The developer of this scroll-smoothing JS library [1] has a lot to answer for.
[1]: https://www.lenis.dev/
> More opportunities will be posted here in the coming months. Click here to sign up for updates to stay informed when new roles open.
Which links to: https://lp.constantcontactpages.com/su/sKWkWfp
Would anyone like to do some citizen journalism and see if the Constant Contact data handling is done above-board. I've done some Claude research -- enough to make me suspicious -- but I Am Not A Lawyer.
Being no fan of the current administration and its hangers-on, my brain quickly jumps to less flattering reasons for these short time windows. A four day application window favors people they want to select. They may well have told certain people in advance to be ready. I don't have direct "proof" of this, and I'm open to learning more, but the current administration has beyond exhausted any presumption of fair dealing.
I encourage anyone and everyone interested to apply and report back. NASA has a good mission and its needs people with a moral backbone and intrinsic pro-science drive.
Charitably they're moving fast, but without already having people in mind for the roles or having created the hiring pipeline, how do you reach a sufficiently large audience. Is there an explanation I'm missing? Was this announced a while ago?

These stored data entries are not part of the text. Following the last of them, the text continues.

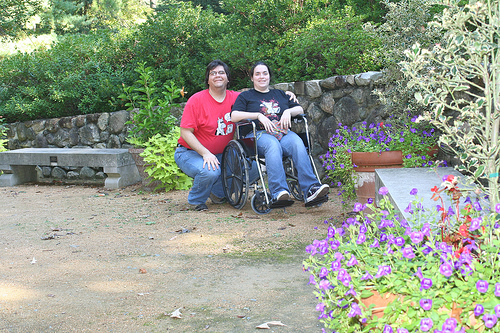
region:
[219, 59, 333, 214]
Woman sitting in a wheelchair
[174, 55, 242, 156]
Woman wearing a red shirt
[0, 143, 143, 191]
A gray stone bench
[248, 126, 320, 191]
A pair of blue jeans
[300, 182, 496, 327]
A bunch of purple flowers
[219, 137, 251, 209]
A round black wheel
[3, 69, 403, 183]
A long stone wall behind the women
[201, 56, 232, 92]
Woman has dark hair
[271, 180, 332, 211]
A pair of sneakers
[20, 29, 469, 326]
this is an outdoor area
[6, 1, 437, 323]
this is in a backyard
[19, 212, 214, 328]
the backyard's ground is dirt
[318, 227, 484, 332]
the flowers are purple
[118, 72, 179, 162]
this is a tall bush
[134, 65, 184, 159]
the tall bush is green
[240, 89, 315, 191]
this person is in a wheelchair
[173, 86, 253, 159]
a person with a red shirt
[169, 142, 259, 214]
a person with blue jeans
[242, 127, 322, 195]
a woman with jeans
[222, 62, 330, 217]
a woman in a wheelchair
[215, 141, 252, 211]
the wheel of a wheelchair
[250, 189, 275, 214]
the wheel of a wheelchair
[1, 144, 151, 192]
a concrete bench near a plant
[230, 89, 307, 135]
a woman with a black shirt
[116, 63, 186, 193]
a pot with green plants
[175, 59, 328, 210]
Two women sit together.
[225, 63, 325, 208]
The woman is in a wheelchair.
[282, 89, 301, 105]
The woman's hand is on the other woman's shoulder.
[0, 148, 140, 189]
The bench is made of stone.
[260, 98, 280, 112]
A graphic is on the shirt.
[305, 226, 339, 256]
The flowers are purple.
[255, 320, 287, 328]
A leaf is on the ground.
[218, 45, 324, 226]
Lady in a wheelchair in a garden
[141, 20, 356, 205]
Man with his arm around a woman in a wheelchair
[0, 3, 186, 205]
Concrete bench in a garden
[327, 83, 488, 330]
Little flowers in a garden near a bench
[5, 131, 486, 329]
Dirt and gravel in a garden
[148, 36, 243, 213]
Man with a red t-shirt and blue jeans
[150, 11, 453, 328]
Two friends in a garden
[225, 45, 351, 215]
Woman sitting in a wheelchair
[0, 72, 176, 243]
Rock wall in a garden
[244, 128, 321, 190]
the jeans are blue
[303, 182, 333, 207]
the shoe is black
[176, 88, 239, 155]
the shirt is red in color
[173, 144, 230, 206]
jeans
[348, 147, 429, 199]
A brown brick colored ceramic pot with a plant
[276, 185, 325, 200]
A pair of black and white shoes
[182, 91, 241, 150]
A red short sleeve shirt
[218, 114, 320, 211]
A metal framed wheel chair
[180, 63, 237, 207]
A person squatting down beside wheel chair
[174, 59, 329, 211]
People in a flower garden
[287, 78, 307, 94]
a stone in a wall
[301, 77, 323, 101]
a stone in a wall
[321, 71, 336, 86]
a stone in a wall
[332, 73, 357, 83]
a stone in a wall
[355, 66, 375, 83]
a stone in a wall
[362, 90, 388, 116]
a stone in a wall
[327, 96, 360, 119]
a stone in a wall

Makes it feel like they already know who they want for the roles/preferential selection. On a longer or recurring timescale, seems like a cool way to reach out to potential hires.
>> In-situ resource utilization (ISRU) plant development for a sustainable lunar outpost
The image is clearly Mars.
Wait till there’s a new administration. Vote for sanity first. Then let government stabilize. Then join. Not now.